Warm up around the campfire with this perfect RVing recipe for cold weather camping. This chili recipe will become a staple for your household whether you’re at the campground or enjoying some time at the campground in the winter months. Get the full recipe below.
INGREDIENTS
- 1 Tbsp. olive oil
- 1 LB. ground beef
- 1 onion
- 2 stalks celery
- 1 green pepper
- 3 cloves garlic minced
- 2 Tbsp. chili powder
- 1 Tbsp. cumin
- 1 Tsp. salt
- ½ Tsp. pepper
- 2 14.5oz cans diced, fire roasted tomatoes
- 1-2 15 oz. cans pinto or kidney beans
- 2 Tbsp. tomato paste
- 1 bottle beer
- 2 boxes cornbread mix–We use Jiffy
- 2 eggs
- 2/3 c. milk
- 8 oz. shredded cheddar cheese
- 1 7 oz. can green chilies
DIRECTIONS
- Wash and dry all produce.
- Carefully, dice the onion, celery, and green pepper into small pieces.
- Build a strong fire and spread out the coals so that you have space to set the Dutch oven into the coals.
- Heat a drizzle of oil in the Dutch oven until it pops when flicked with water.
- Add the beef, onions, peppers, celery, and garlic.
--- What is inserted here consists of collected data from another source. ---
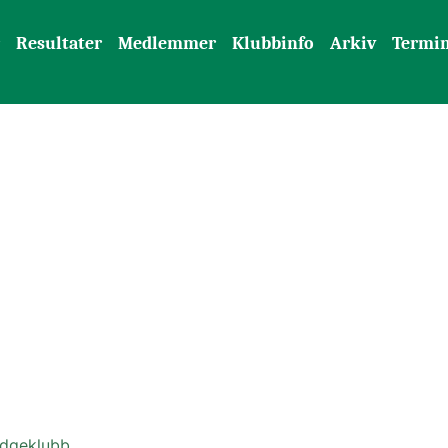
Resultater
Medlemmer
Klubbinfo
Arkiv
Termin
idgeklubb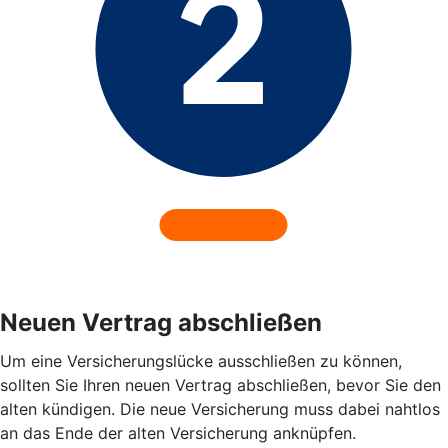
Neuen Vertrag abschließen
Um eine Versicherungslücke ausschließen zu können,
sollten Sie Ihren neuen Vertrag abschließen, bevor Sie den
alten kündigen. Die neue Versicherung muss dabei nahtlos
an das Ende der alten Versicherung anknüpfen.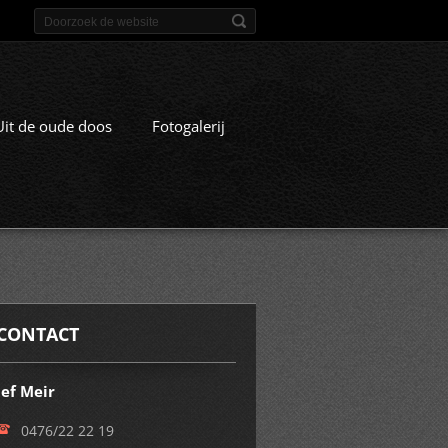
Uit de oude doos
Fotogalerij
CONTACT
Jef Meir
0476/22 22 19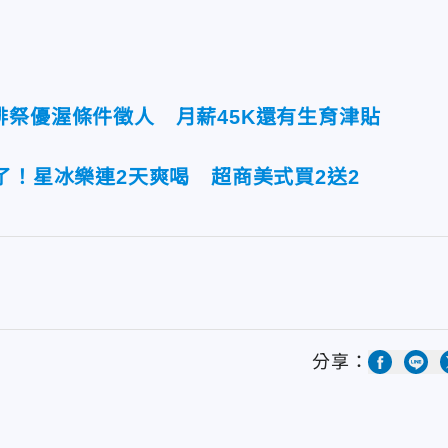
啡祭優渥條件徵人 月薪45K還有生育津貼
了！星冰樂連2天爽喝 超商美式買2送2
分享：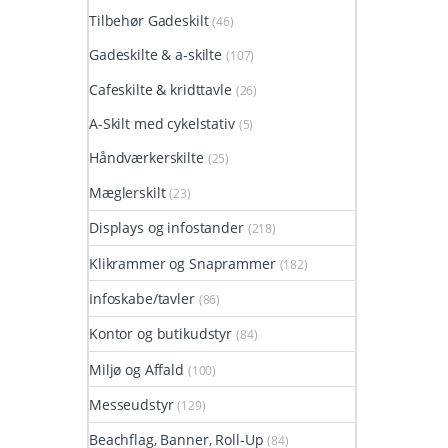
Tilbehør Gadeskilt
(46)
Gadeskilte & a-skilte
(107)
Cafeskilte & kridttavle
(26)
A-Skilt med cykelstativ
(5)
Håndværkerskilte
(25)
Mæglerskilt
(23)
Displays og infostander
(218)
Klikrammer og Snaprammer
(182)
Infoskabe/tavler
(86)
Kontor og butikudstyr
(84)
Miljø og Affald
(100)
Messeudstyr
(129)
Beachflag, Banner, Roll-Up
(84)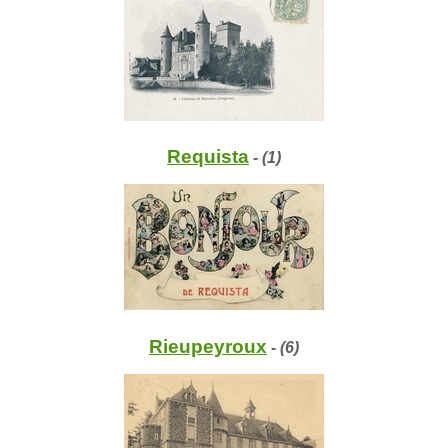
Requista
- (1)
Rieupeyroux
- (6)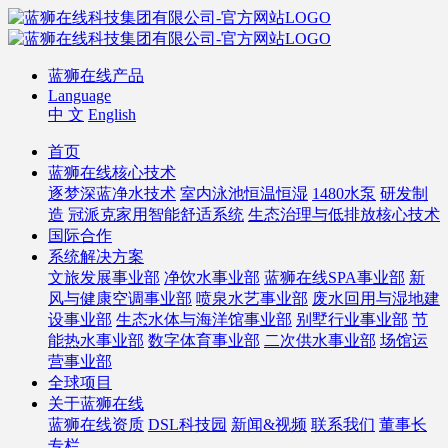
蓝狮在线产品
Language
中 文
English
首页
蓝狮在线核心技术
逐梦深蓝净水技术
室内泳池恒温恒湿
1480水泵
研发制
造
冠派克家用智能舒适系统
生态治理与低排放核心技术
国际合作
系统解决方案
文旅发展事业部
净饮水事业部
蓝狮在线SPA事业部
新
风与健康空调事业部
喷泉水艺事业部
废水回用与湿地建
设事业部
生态水体与海洋馆事业部
别墅行业事业部
节
能热水事业部
数字体育事业部
二次供水事业部
场馆运
营事业部
全球项目
关于蓝狮在线
蓝狮在线资质
DSL科技园
新闻&视频
联系我们
董事长
专栏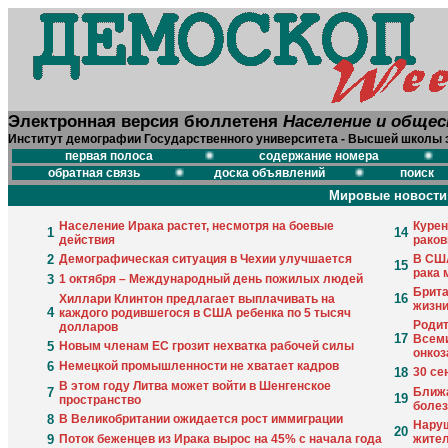
Электронная версия бюллетеня
Население и обще
Институт демографии Государственного университета - Высшей школы 
первая полоса
содержание номера
обратная связь
доска объявлений
поиск
Мировые новости
Население Ирака растет, несмотря на боевые
Курен
1
14
действия
раков
2
Демографическая ситуация в Чехии улучшается
В США
15
рака 
3
1 октября – Международный день пожилых людей
Брита
16
Хиллари Клинтон предлагает выплачивать на
жизн
4
каждого родившегося в США ребенка по 5 тысяч
Родит
долларов
17
Всеми
5
Новым членам ЕС грозит нехватка рабочей силы
онко
6
Немецкой промышленности не хватает кадров
18
30 се
В этом году Литва может войти в Шенгенское
7
Ближ
19
пространство
болез
8
В Великобритании ожидается рост иммиграции
Наруш
20
9
Поток беженцев из Ирака вырос на 45% с начала года
жител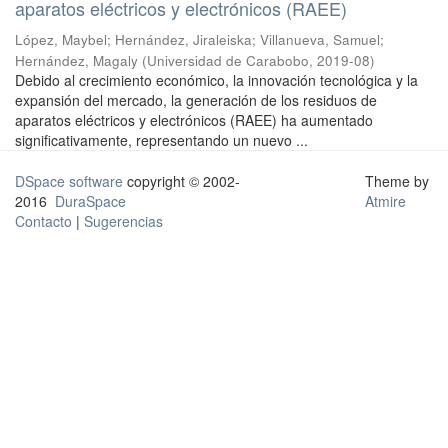
aparatos eléctricos y electrónicos (RAEE)
López, Maybel
;
Hernández, Jiraleiska
;
Villanueva, Samuel
;
Hernández, Magaly
(
Universidad de Carabobo
,
2019-08
)
Debido al crecimiento económico, la innovación tecnológica y la
expansión del mercado, la generación de los residuos de
aparatos eléctricos y electrónicos (RAEE) ha aumentado
significativamente, representando un nuevo ...
DSpace software
copyright © 2002-
Theme by
2016
DuraSpace
Atmire
Contacto
|
Sugerencias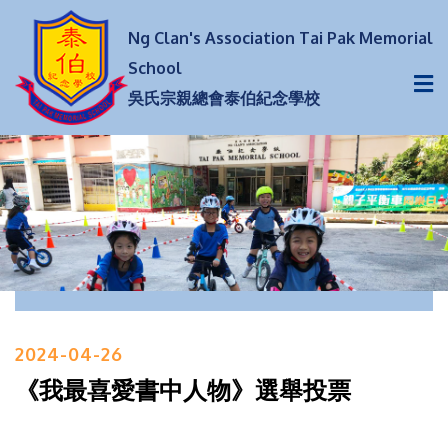
Ng Clan's Association Tai Pak Memorial
School
吳氏宗親總會泰伯紀念學校
2024-04-26
《我最喜愛書中人物》選舉投票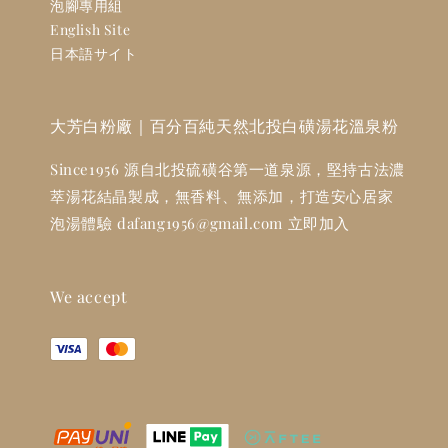
泡腳專用組
English Site
日本語サイト
大芳白粉廠｜百分百純天然北投白磺湯花溫泉粉
Since1956 源自北投硫磺谷第一道泉源，堅持古法濃
萃湯花結晶製成，無香料、無添加，打造安心居家
泡湯體驗 dafang1956@gmail.com 立即加入
We accept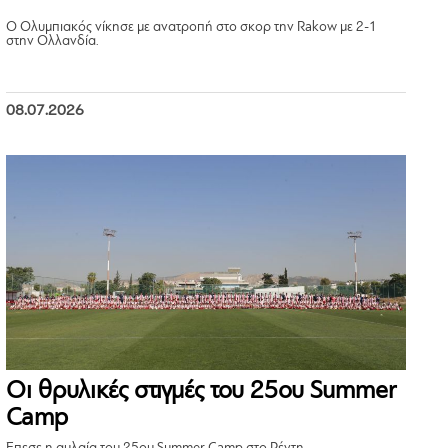
Ο Ολυμπιακός νίκησε με ανατροπή στο σκορ την Rakow με 2-1
στην Ολλανδία.
08.07.2026
Οι θρυλικές στιγμές του 25ου Summer
Camp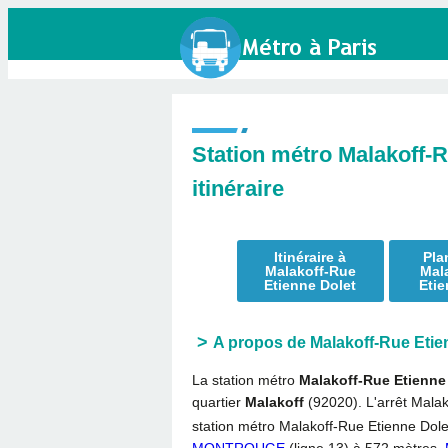
Station métro Malakoff-R
itinéraire
Itinéraire à
Pla
Malakoff-Rue
Mal
Etienne Dolet
Etie
A propos de Malakoff-Rue Etie
La station métro
Malakoff-Rue Etienne
quartier
Malakoff
(92020). L'arrêt Malak
station métro Malakoff-Rue Etienne Dolet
- Cook until the veggies are soft and the meat is browned, and add the spices, tomatoes, beans, and tomato paste and beer into the Dutch oven.
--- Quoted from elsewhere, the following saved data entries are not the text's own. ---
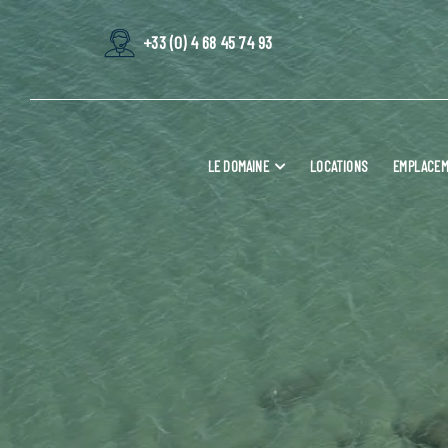
+33 (0) 4 68 45 74 93
LE DOMAINE
LOCATIONS
EMPLACE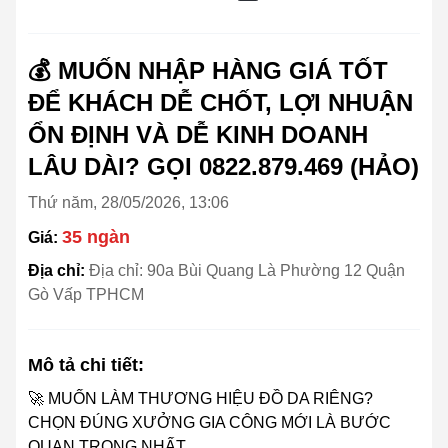
💰 MUỐN NHẬP HÀNG GIÁ TỐT
ĐỂ KHÁCH DỄ CHỐT, LỢI NHUẬN
ỔN ĐỊNH VÀ DỄ KINH DOANH
LÂU DÀI? GỌI 0822.879.469 (HẢO)
Thứ năm, 28/05/2026, 13:06
35 ngàn
Giá:
Địa chỉ:
Địa chỉ: 90a Bùi Quang Là Phường 12 Quận
Gò Vấp TPHCM
Mô tả chi tiết:
🚀 MUỐN LÀM THƯƠNG HIỆU ĐỒ DA RIÊNG?
CHỌN ĐÚNG XƯỞNG GIA CÔNG MỚI LÀ BƯỚC
QUAN TRỌNG NHẤT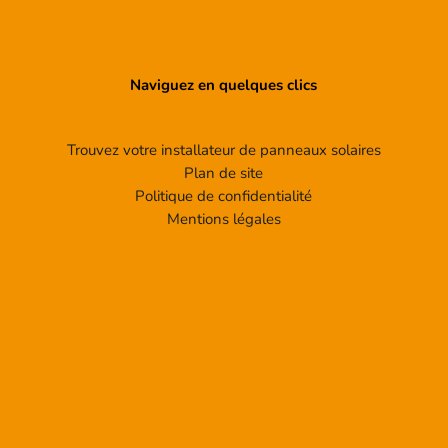
Naviguez en quelques clics
Trouvez votre installateur de panneaux solaires
Plan de site
Politique de confidentialité
Mentions légales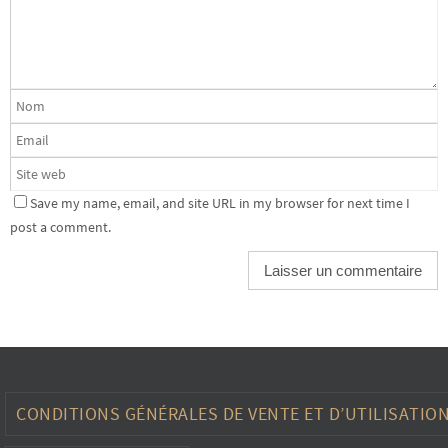
Save my name, email, and site URL in my browser for next time I
post a comment.
CONDITIONS GÉNÉRALES DE VENTE ET D’UTILISATIO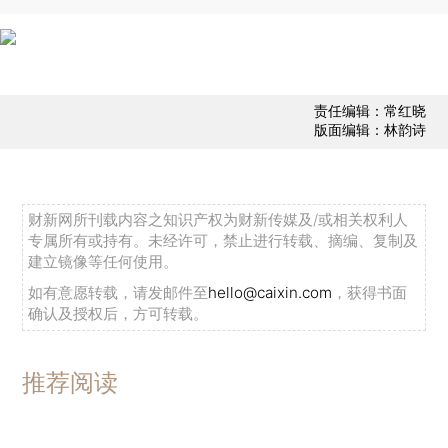
责任编辑：常红晓
版面编辑：林韵诗
财新网所刊载内容之知识产权为财新传媒及/或相关权利人
专属所有或持有。未经许可，禁止进行转载、摘编、复制及
建立镜像等任何使用。
如有意愿转载，请发邮件至
hello@caixin.com
，获得书面
确认及授权后，方可转载。
推荐阅读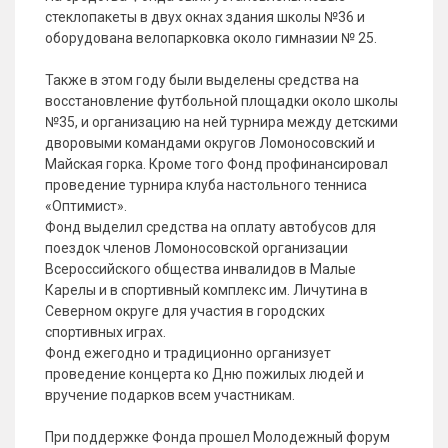
стеклопакеты в двух окнах здания школы №36 и
оборудована велопарковка около гимназии № 25.
Также в этом году были выделены средства на
восстановление футбольной площадки около школы
№35, и организацию на ней турнира между детскими
дворовыми командами округов Ломоносовский и
Майская горка. Кроме того Фонд профинансировал
проведение турнира клуба настольного тенниса
«Оптимист».
Фонд выделил средства на оплату автобусов для
поездок членов Ломоносовской организации
Всероссийского общества инвалидов в Малые
Карелы и в спортивный комплекс им. Личутина в
Северном округе для участия в городских
спортивных играх.
Фонд ежегодно и традиционно организует
проведение концерта ко Дню пожилых людей и
вручение подарков всем участникам.
При поддержке Фонда прошел Молодежный форум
- Stir until thoroughly combines and bring the pot to a simmer. Allow to cook for 5 minutes before removing from the heat.
- Using a large bowl, mix the boxed cornbread, eggs, and milk together until combined but lumpy.
- Add cheese and chilies to the cornbread mix and fold them in gently.
- Top the chili with spoonfuls of the cornbread and then use a spoon to even out the mix on the top.
- Place the lid on the Dutch oven and return it to the coals. Set 10-12 coals on top of the lid to bake the cornbread evenly.
- Allow to cook for 10-20 minutes until the cornbread is cooked through. Rotate the lid and the pot in opposite directions every 5-8 minutes while cooking to avoid burning.
- Serve hot with sour cream, chopped green onions or chives, and cheese.